No problem. Sorry I couldn't be of more help, but I'm not really a fish expert.


----------



## knownothingfishowner

Best policy with bettas is to keep them solo in their own tank. 

I've had mine for over a year in a 2.5 with a small filter, some gravel, fake plants and a little overhead light. 

No color changes, no pop eye, no problems - no b.s. Happiest little fish I ever saw.


----------



## FishVille

Yeah bettas love alittle bowl my betta had to be pulled from my 10gallon he was beating up all my fish so iput him in a 1gallon bowl with a plant and some gravle and he was fine they don't seem to mind what kind of water temperature or water quality my betta is happy by him self


----------



## longtail4711

Bettas need at LEAST a 1 gallon bowl or aquarium, preferably by themselves. I've always had a 1 gal. for my bettas, and they live to an average age of 4 years. I had one that lived to age 5! Which is ANCIENT for a betta.


----------



## fishlover2009

I love my betta, I just wish I had room to give her a bigger tank! My betta is a female betta named Susie. I don't have a digital camera so I can't post a picture of her.:fish10:


----------



## ~Mystic~

I've always kept my Betta (Male) in a filtered 2.5 gal tank and he seems very happy. I do not recommend the small little bowls they come in. They do require heated water and filtration.
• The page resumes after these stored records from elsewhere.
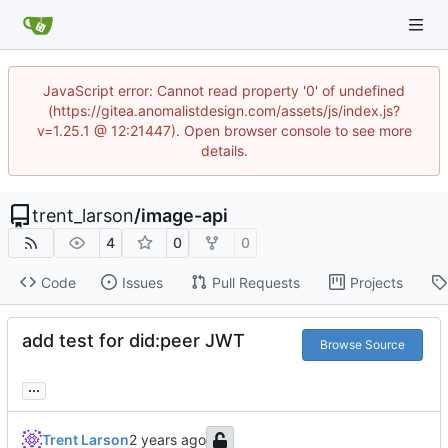
JavaScript error: Cannot read property '0' of undefined
(https://gitea.anomalistdesign.com/assets/js/index.js?
v=1.25.1 @ 12:21447). Open browser console to see more
details.
trent_larson
/
image-api
4
0
0
Code
Issues
Pull Requests
Projects
add test for did:peer JWT
Browse Source
...
Trent Larson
If he is in a 2.5 gal you will see he will be much more active.


----------



## knownothingfishowner

Moved mine to a 10 here recently. Free tank neighbor had languishing in the garage. Super spoiling this little critter.


----------



## ~Mystic~

knownothingfishowner said:


> Moved mine to a 10 here recently. Free tank neighbor had languishing in the garage. Super spoiling this little critter.


Must be like a palace to him/her  Good to hear


----------